During the eighteenth century, painting in Rajasthan became increasingly secular, even artists of Udaipur devoting themselves almost exclusively to scenes of court life. The Ranas and the Mewar nobility were depicted hunting in the local landscape, watching elephant fights or moving in procession. Similar fashions prevailed in Jodhpur, Jaisalmer, Bikaner, Bundi and Kotah. Only, in fact, in two Rajasthan States and then for only brief periods was there any major celebration of the Krishna theme. At Kishangarh, a small State midway between Ajmer and Jaipur, a series of intensely poetic paintings were produced between the years 1750 and 1760—the prime stimulus being the delight of Raja Sawant Singh in Krishna's romance.[87] Born in 1699, Sawant Singh had ascended the throne in 1748 and given all his time to three activities, the rapturous re-living of Krishna's romance with Radha, the composition of ecstatic poems and the daily worship of Krishna as lover god. So great was his devotion that in 1757 he abandoned the throne and taking with him his favourite maid of honour, the beautiful poetess, Bani Thani, retired to Brindaban where he died in 1764. Sawant Singh's delight seems to have been shared by a local artist, Nihal Chand, for under the Raja's direction he produced a number of pictures in which Radha and Krishna sustained the leading roles. The pictures were mainly illustrations of Sawant Singh's own poems—the lovers being portrayed at moments of blissful wonder, drifting on a lake in a scarlet boat, watching fireworks cascading down the sky or gently dallying in a marble pavilion.

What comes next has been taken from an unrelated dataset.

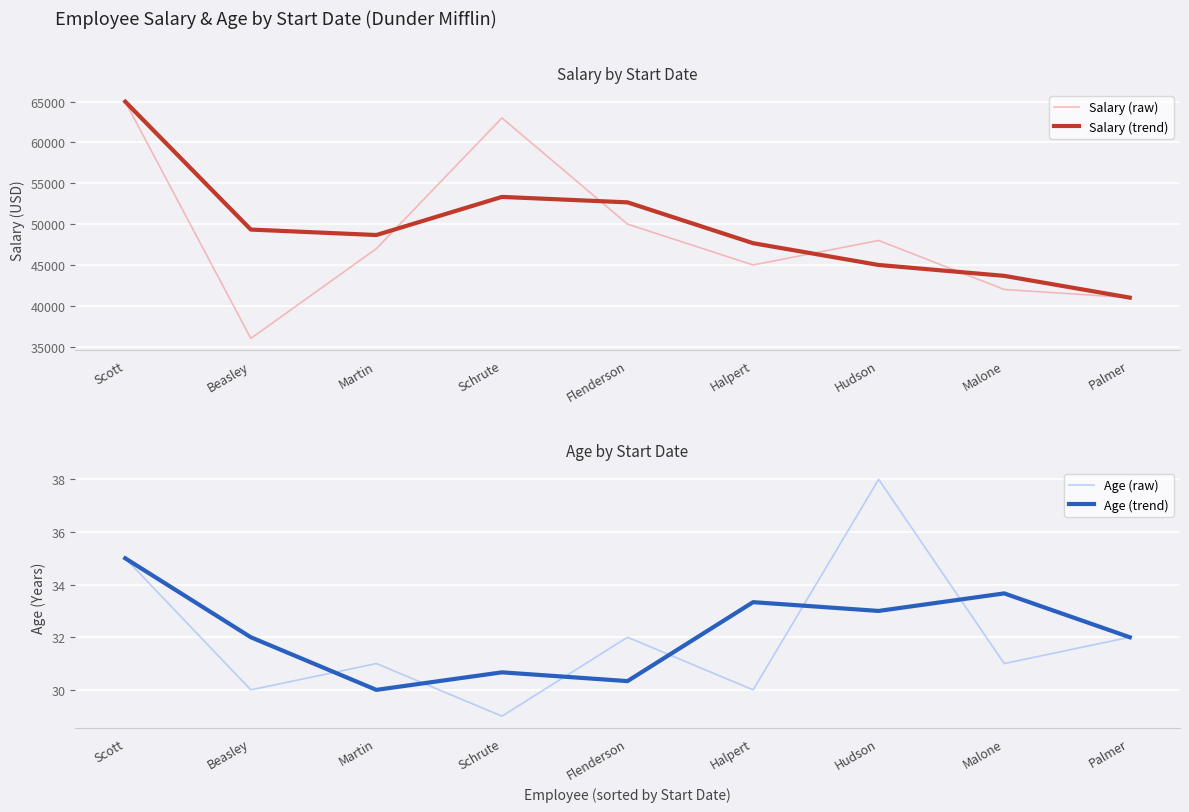

What is the sum of the Age (raw) values at Scott and Martin?

66.0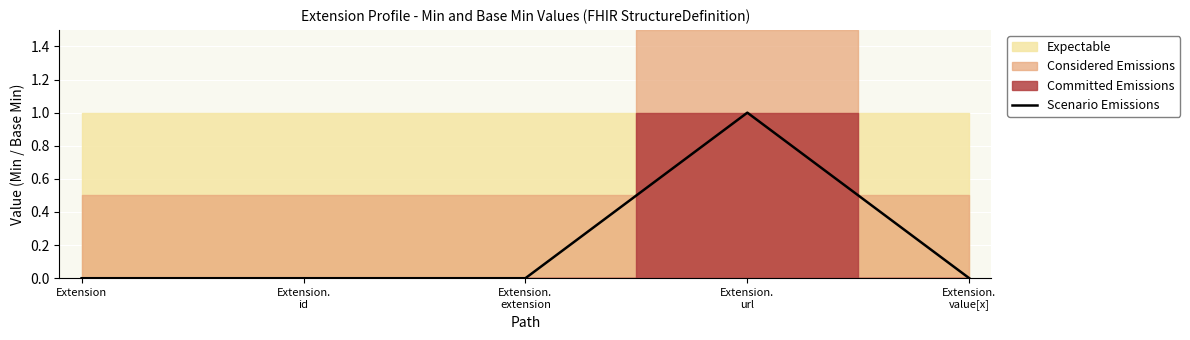

Is it true that the value at Extension.
url is 1?

True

Here is Love's enchanted zone
Here Time and the Firmament stand still
Here the Bride and Bridegroom
Never can grow old.
Here the fountains never cease to play
And the night is ever young.[88]
Nihal Chand's style was eminently fitted to express this mood of sensitive adoration. Originally trained in the later Mughal style, he was able to render appearances with exquisite delicacy but was also acutely aware of rhythmical elegance. And it is this which constantly characterized his work, his greatest achievement being the creation of a local manner for portraying Radha and Krishna.[89] Radha was endowed with great arched eyebrows and long eyes—the end of the eye being tilted so as to join the downward sweeping line of the eyebrow while Krishna was given a slender receding forehead and narrow waist. Each was made to seem the acme of elegance and the result was a conception of Krishna and his love as the very embodiment of aristocratic breeding.